Vous pouvez consulter deux exemples d’analyses : la première à Avignonet, qui est desservie par l’IEMN du 1er juillet 2025, la deuxième à Toulouse du 8 septembre 2025, qui vous indiquent la diversité des molécules présentes ou non dans l’eau que vous buvez. Si les limites de qualité ne sont jamais atteintes, nous ne connaissons pas les effets sur notre santé de cette soupe de molécules, car les seuils sont définis seulement par rapport à la dangerosité d’une molécule donnée. Moins il y a de molécules différentes, moindre est le risque à cause d’effets cocktail possibles.

Rappelons qu’en 2018 Toulouse Metropole a opté pour une délégation de service public (et non une régie) et conclu un contrat avec Veolia pour l’eau potable et Suez pour l’assainissement, celles ci avaient, pour obtenir le marché, proposé des offres très alléchantes garantissant un prix « très bas ». Mais pour tirer cette offre au plus bas, les concessionnaires avaient (entre autres) tablé sur une augmentation globale de la consommation d’eau !
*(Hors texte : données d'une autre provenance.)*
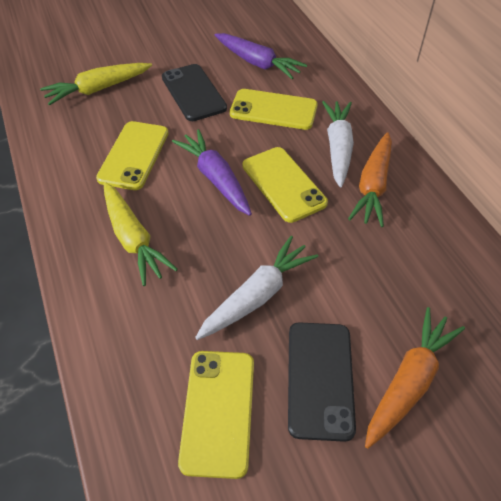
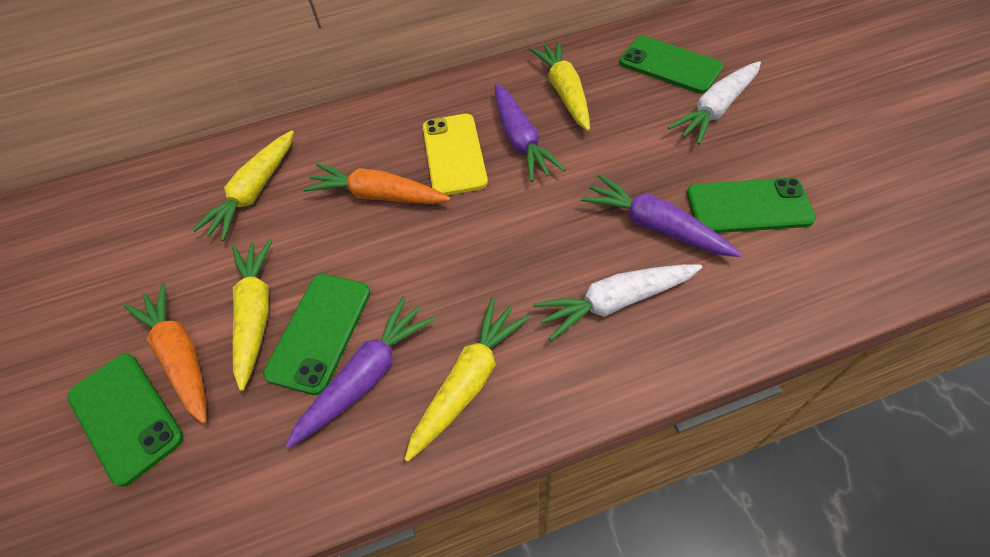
black phone: 2 -> 0
green phone: 0 -> 4
purple carrot: 2 -> 3
yellow carrot: 2 -> 4
yellow phone: 4 -> 1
La consommation globale est en baisse (et nous nous en réjouissons), mais du coup les filiales toulousaines SETOM/VEOLIA comme ASTEO/SUEZ se retrouvent déficitaires !

Un avenant voté le 4 avril prévoit que « Toulouse Métropole s’engage à compenser [financièrement] les baisses de volume à condition qu’elles soient directement imputables à la tarification saisonnière ».

En supprimant la fourniture d’eau en provenance de la Montagne Noire, Toulouse Métropole assure une production d’eau plus importante à Veolia, en réduisant les indemnités à lui verser, un tour de passe passe au détriment de la qualité de l’eau à St-Orens et dans les communes de l’Est de la Métropole.